### YOUR OBJECTIVE
Locate each of the lines below that contains the string "pixels" and copy those lines out in full.

### SUPPLIED MATERIAL
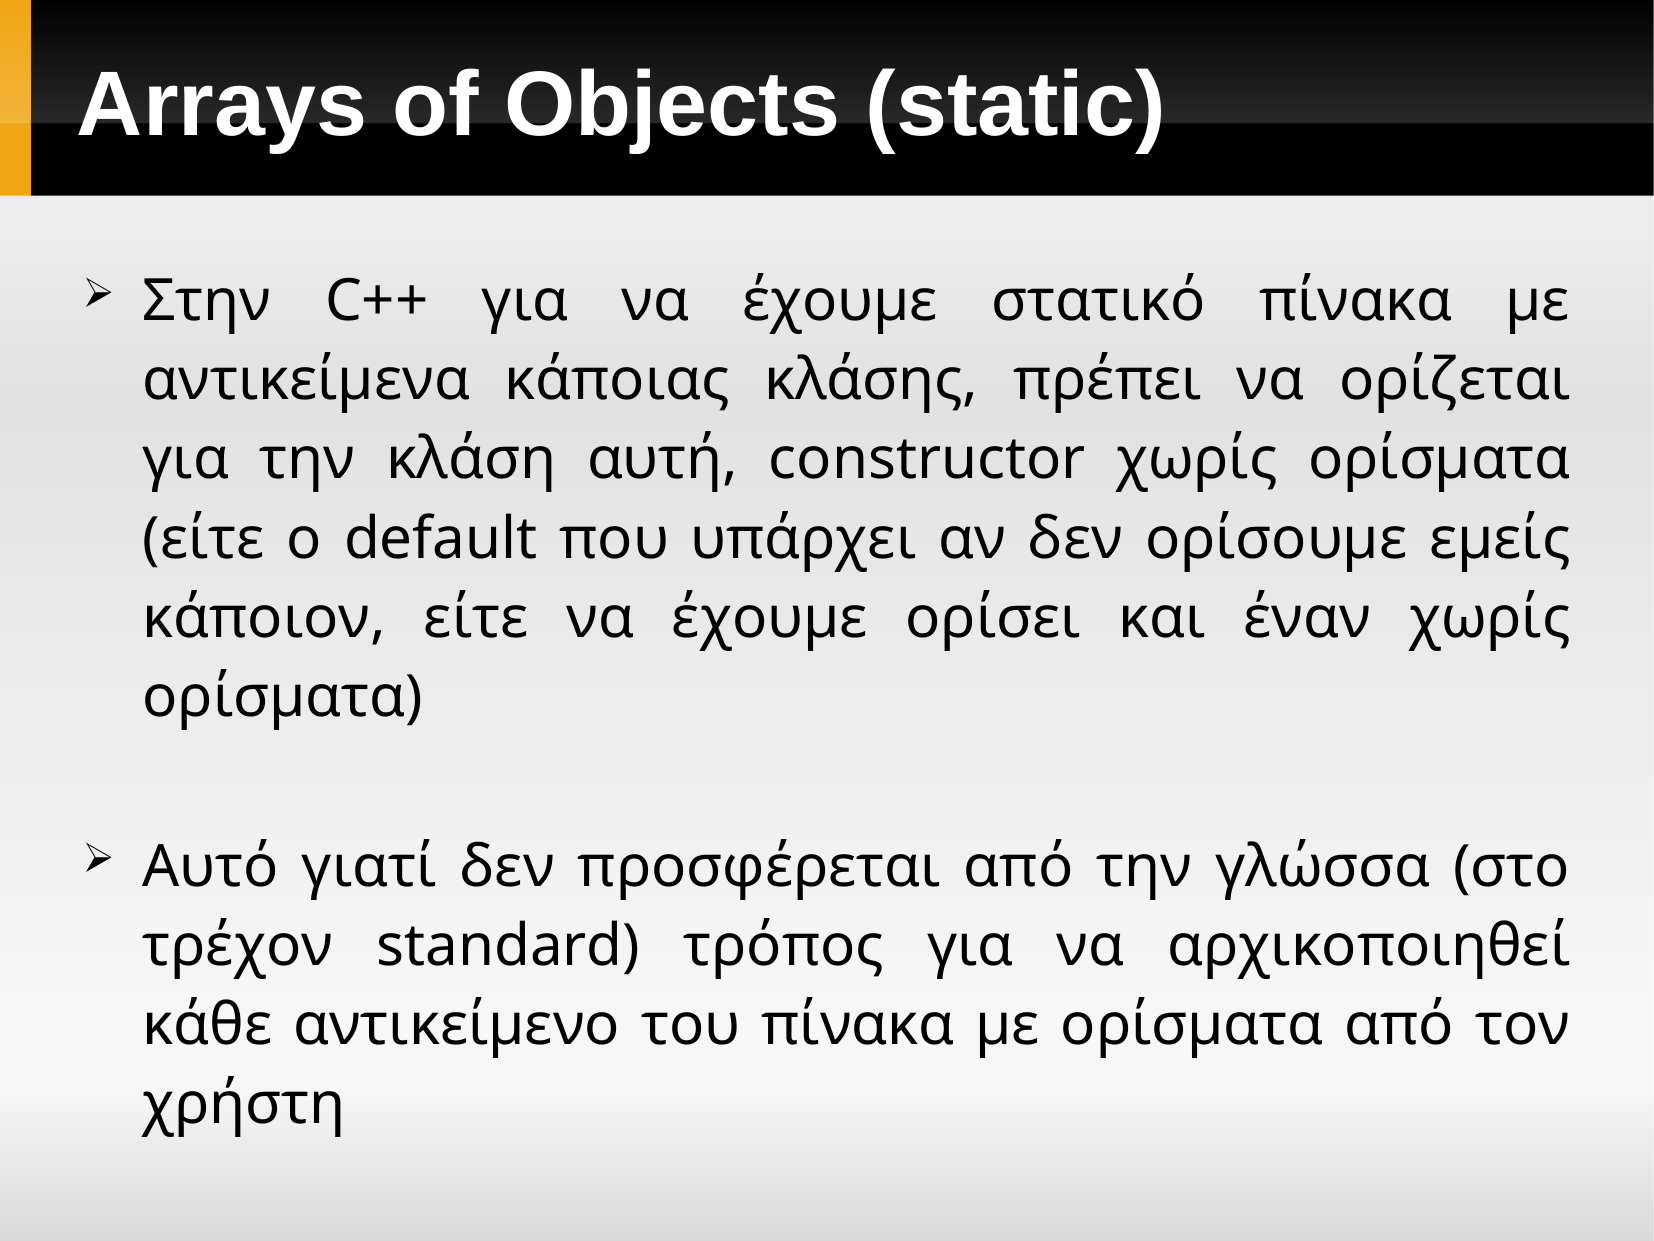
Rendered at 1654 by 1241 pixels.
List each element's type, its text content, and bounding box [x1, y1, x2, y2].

---

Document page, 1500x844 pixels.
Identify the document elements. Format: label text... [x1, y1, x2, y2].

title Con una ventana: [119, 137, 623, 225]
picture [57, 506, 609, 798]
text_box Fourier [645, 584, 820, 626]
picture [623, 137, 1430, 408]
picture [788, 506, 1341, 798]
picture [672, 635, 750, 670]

### ANSWER BELOW
Rendered at 1654 by 1241 pixels.
Document page, 1500x844 pixels.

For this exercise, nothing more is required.